Zoom link:  https://uqz.zoom.us/j/96848672336

About the Talk

The tort of misfeasance is one of the law’s few ‘public law’ torts. It was resurrected from a moribund state in Australia in the 1950s  as a mechanism for compensating citizens for harm caused by public maladministration in the era of the modern administrative state.  It is sometimes also said to constitute a mechanism - rather like private prosecution - via which individuals can play a continuing modern role in maintaining public standards, vindicating public rights and holding government agents to account for the abuse of power. Many cases involve regulatory failure in relation to licencing and approval of economic activity, but they also feature deprivations of liberty, reputational and mental harm and even personal injury across areas as diverse as policing, public investigation, employment, taxation and welfare.     

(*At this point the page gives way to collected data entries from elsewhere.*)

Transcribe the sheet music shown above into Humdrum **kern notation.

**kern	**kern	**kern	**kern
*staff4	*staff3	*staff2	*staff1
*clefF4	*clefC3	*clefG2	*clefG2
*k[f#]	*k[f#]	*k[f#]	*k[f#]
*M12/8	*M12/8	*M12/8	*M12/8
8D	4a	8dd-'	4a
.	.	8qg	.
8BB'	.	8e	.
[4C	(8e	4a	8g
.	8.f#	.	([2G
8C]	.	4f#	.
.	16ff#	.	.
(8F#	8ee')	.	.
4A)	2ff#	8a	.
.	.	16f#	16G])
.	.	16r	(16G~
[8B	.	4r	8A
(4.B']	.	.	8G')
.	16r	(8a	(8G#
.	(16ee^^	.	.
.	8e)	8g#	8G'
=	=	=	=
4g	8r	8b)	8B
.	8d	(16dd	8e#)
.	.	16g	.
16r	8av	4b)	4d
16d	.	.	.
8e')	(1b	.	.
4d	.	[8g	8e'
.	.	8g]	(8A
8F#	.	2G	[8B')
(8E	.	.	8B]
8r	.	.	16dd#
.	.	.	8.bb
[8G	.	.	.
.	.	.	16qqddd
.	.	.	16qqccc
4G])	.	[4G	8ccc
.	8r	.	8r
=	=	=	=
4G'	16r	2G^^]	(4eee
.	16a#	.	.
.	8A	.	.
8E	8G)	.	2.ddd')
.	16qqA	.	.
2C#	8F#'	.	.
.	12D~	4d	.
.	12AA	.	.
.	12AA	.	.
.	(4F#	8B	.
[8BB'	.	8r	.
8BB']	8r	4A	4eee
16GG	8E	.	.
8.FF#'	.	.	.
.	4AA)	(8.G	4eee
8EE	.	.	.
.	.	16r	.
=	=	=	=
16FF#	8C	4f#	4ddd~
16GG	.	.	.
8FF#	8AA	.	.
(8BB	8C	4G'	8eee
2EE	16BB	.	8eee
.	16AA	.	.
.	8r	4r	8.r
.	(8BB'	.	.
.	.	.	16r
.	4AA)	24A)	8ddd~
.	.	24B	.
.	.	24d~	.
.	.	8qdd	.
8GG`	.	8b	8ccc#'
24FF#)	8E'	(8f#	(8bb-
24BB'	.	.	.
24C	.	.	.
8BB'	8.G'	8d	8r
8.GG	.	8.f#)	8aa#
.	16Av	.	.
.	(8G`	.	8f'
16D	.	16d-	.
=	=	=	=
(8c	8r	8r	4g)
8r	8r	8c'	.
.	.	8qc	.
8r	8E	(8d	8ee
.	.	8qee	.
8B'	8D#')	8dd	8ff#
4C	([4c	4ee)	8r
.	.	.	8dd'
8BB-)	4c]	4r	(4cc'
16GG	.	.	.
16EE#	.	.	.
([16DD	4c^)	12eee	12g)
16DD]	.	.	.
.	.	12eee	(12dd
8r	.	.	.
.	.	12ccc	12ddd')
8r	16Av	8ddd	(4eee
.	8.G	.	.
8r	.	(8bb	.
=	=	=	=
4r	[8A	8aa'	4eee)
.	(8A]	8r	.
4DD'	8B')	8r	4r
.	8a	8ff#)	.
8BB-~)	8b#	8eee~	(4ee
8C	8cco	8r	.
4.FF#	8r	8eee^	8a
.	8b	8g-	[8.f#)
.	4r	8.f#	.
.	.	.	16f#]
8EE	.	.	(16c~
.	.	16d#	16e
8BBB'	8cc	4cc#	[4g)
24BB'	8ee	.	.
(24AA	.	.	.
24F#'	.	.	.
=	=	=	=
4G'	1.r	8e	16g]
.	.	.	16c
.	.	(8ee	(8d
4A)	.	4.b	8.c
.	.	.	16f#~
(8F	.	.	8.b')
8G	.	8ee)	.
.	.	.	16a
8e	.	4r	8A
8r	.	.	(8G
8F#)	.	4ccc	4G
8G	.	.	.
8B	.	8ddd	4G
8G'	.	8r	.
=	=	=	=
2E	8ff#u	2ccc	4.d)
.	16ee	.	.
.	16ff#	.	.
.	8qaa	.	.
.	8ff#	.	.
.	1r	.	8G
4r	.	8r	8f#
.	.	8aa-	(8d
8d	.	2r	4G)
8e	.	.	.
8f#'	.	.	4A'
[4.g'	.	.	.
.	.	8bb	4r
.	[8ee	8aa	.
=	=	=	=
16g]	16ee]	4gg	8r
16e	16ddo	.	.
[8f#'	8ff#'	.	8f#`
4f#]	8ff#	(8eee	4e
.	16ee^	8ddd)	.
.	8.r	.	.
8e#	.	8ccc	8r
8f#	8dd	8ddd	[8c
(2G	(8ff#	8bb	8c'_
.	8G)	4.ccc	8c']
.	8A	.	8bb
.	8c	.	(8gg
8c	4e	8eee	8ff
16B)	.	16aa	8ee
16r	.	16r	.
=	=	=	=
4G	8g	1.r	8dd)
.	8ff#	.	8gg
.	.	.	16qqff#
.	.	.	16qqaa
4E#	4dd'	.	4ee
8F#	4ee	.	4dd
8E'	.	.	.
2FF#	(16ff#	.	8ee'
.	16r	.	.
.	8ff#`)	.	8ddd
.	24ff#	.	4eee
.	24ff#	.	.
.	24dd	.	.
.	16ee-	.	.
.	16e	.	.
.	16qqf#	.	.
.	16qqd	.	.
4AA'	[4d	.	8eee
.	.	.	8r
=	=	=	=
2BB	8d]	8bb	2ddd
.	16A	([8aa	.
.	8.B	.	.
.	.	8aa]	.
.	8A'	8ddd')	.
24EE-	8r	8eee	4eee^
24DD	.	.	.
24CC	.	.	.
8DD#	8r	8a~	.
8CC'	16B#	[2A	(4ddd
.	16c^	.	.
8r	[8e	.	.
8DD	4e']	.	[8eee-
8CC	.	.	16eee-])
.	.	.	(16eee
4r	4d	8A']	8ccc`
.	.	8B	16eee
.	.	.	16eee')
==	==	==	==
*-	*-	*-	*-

A fascinating feature of the tort is that, although it is very rarely successful, there has been a recent explosion of litigation around it.  The question is, why? Why do plaintiffs continue to sue public officers in the face of almost certain failure? Who are these litigants and what is the context of their claims? Why do so many of their allegations continue to come to nought?  In this talk, we present some raw statistics from what we believe to be the first comprehensive analysis of all reported misfeasance cases decided in Australia since 1950. The study analyses cases across the time period by reference to litigation rates, success rates,  case types and plaintiff profile. We also present some preliminary thoughts as to why it may be that litigation is on the wax.  One thesis that is consistent with the study is that litigation rates reflect the harmful effects of increasingly intrusive regulatory power on individuals where public resourcing is short, where senses of personal grievance are strong and (connectedly) alternative sources of compensation for individuals are lacking. 

About the speakers

Katelyn Lamont is a final year Economics and Law (Hons) student and research assistant at the UQ Law School.

Kit Barker is the current Director of the Australian Centre of Private Law also at UQ Law.  Kit’s broad expertise spans torts and unjust enrichment, with a particular interest in private law theory, remedies and the interplay of public and private law.  He is an author of several key texts such as Unjust Enrichment (2nd ed, Law Book) with Ross Grantham, The Law of Torts in Australia (5th ed, OUP) with Peter Cane,  Mark Lunney and Francis Trindade, and Remedies: Commentary and Materials (Thomson Reuters) with Normann WitzlebElise Bant and Simone Degeling. Amongst his various co-edited books are Private Law and Power (Hart) and Private Law: Key Encounters with Public Law (CUP).